UNE LITTÉRATURE ENGAGÉE
En plus de se demander si un·e auteur.rice peut parler d’enjeux qu’iel n’a jamais rencontrés ou vécus, on peut aussi s’interroger sur ce que les jeunes peuvent retirer d’œuvres qui présentent des problématiques éloignées de leur propre réalité. Or, selon Andrée Poulin, « Il y a la littérature miroir, dans laquelle les jeunes se retrouvent. Ça les réconforte, iels aiment ça. Et il y a la littérature fenêtre, qui ouvre les horizons, qui les amène à regarder ailleurs, plus loin que leur nombril. » Cette dernière permet, selon l’autrice, d’ouvrir des discussions avec les enfants et d’aborder des problématiques qui sont parfois plus proches de nous que nous pourrions le croire. Une chose est sûre : Andrée Poulin n’a pas fini de s’intéresser à l’actualité internationale et d’y puiser des sujets pour ses livres. Elle mentionne d’ailleurs avoir « très envie de faire un documentaire sur la faim. Il faut juste que je trouve une maison d’édition intéressée ». Gageons donc que d’ici quelques années, il y aura, sur les tablettes des librairies et des bibliothèques, un nouveau documentaire d’Andrée Poulin pour nous sensibiliser sur cet enjeu crucial.

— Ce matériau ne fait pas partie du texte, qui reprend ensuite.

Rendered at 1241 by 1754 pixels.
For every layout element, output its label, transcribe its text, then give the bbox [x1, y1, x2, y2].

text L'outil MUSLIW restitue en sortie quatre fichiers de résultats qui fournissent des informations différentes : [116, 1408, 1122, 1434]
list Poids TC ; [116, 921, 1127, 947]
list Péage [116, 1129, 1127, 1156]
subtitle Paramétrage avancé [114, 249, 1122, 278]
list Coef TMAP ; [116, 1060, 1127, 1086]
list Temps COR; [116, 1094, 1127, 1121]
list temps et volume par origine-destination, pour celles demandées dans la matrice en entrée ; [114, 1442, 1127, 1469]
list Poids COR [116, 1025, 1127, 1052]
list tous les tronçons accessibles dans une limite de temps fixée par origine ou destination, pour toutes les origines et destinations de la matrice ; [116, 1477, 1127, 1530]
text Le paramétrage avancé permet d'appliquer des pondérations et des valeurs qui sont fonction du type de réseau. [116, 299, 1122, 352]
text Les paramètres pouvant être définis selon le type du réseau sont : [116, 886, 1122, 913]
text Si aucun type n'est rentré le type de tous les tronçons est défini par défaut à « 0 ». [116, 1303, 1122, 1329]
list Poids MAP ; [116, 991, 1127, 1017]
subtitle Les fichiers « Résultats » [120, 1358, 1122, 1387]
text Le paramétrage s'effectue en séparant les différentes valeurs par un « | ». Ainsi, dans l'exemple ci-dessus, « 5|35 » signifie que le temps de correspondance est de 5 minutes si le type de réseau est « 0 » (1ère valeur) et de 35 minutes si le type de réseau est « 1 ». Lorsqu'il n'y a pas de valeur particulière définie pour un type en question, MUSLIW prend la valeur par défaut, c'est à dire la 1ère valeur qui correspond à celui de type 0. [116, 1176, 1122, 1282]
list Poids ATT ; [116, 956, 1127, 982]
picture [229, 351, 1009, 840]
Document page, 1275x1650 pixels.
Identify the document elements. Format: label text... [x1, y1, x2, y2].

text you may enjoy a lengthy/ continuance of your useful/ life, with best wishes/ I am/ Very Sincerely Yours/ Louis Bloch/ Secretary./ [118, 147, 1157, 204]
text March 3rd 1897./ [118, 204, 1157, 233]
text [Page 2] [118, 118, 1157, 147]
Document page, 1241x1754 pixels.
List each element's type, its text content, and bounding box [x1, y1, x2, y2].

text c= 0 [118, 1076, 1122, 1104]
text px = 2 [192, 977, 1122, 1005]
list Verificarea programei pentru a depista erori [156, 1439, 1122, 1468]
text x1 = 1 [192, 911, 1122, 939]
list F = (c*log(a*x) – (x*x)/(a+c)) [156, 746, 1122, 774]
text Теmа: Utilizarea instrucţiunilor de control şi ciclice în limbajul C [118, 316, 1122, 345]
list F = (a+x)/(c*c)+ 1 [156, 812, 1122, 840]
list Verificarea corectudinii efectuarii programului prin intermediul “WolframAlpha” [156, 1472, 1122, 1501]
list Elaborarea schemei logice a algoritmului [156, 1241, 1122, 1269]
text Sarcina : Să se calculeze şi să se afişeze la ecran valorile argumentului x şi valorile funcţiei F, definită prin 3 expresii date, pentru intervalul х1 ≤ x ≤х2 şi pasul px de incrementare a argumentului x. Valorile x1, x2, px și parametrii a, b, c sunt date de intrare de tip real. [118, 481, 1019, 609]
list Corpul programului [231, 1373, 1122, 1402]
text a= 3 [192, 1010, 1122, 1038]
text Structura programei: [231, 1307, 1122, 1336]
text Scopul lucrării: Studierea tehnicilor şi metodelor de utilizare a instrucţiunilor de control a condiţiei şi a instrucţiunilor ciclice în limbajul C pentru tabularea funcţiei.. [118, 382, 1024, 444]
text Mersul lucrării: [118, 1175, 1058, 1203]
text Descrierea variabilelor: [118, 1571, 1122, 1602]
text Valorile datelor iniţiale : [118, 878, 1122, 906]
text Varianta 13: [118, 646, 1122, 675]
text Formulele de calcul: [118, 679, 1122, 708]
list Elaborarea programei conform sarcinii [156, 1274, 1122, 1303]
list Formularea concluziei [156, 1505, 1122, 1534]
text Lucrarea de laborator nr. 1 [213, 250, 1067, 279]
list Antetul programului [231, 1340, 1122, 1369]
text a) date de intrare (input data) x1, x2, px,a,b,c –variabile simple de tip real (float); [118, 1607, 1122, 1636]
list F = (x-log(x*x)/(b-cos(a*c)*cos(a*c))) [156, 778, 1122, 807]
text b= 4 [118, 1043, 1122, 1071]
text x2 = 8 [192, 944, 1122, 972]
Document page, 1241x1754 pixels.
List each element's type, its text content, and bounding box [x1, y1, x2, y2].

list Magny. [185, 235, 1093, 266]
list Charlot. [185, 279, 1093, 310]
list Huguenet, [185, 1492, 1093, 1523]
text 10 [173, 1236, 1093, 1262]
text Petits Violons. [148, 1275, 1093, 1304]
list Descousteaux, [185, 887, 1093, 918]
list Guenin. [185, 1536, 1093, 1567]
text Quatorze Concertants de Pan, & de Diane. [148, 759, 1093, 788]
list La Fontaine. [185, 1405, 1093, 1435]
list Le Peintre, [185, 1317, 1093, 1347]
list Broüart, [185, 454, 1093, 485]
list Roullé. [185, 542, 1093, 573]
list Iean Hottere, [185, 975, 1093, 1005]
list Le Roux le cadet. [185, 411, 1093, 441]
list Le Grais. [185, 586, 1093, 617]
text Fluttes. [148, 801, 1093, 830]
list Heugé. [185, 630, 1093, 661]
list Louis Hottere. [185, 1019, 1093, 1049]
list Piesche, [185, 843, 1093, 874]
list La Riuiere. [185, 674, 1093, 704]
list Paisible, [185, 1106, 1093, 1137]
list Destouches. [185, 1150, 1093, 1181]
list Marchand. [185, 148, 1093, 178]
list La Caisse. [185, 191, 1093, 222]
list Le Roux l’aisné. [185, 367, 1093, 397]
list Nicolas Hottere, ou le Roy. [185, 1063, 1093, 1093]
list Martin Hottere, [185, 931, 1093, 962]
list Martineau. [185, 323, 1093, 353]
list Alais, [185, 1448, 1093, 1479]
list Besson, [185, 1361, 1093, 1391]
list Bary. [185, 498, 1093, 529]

Cinq livres pour découvrir des enjeux internationaux en compagnie d’Andrée Poulin, une autrice engagée!
ENTERRER LA LUNE
Un roman sensible et nécessaire sur une réalité trop souvent taboue.
À partir de 9 ans
MANCHOTS AU CHAUD
Un bel album pour conscientiser les enfants sur les catastrophes écologiques qui se passent à l’étranger.
À partir de 6 ans
Y’A PAS DE PLACE CHEZ NOUS
Un album déchirant mais rempli d’espoir sur une problématique encore et toujours d’actualité.
À partir de 3 ans
OÙ SONT PASSÉS LES ZIPPOPOS?
Une histoire d’amitié et d’entraide, sur fond de dépaysement et de choc culturel au Mali!
À partir de 7 ans
À LA DÉCOUVERTE DE L’ONTARIO FRANÇAIS: ABÉCÉDAIRE
Quoi de mieux qu’un abécédaire pour découvrir l’Ontario français, d’où est originaire l’autrice?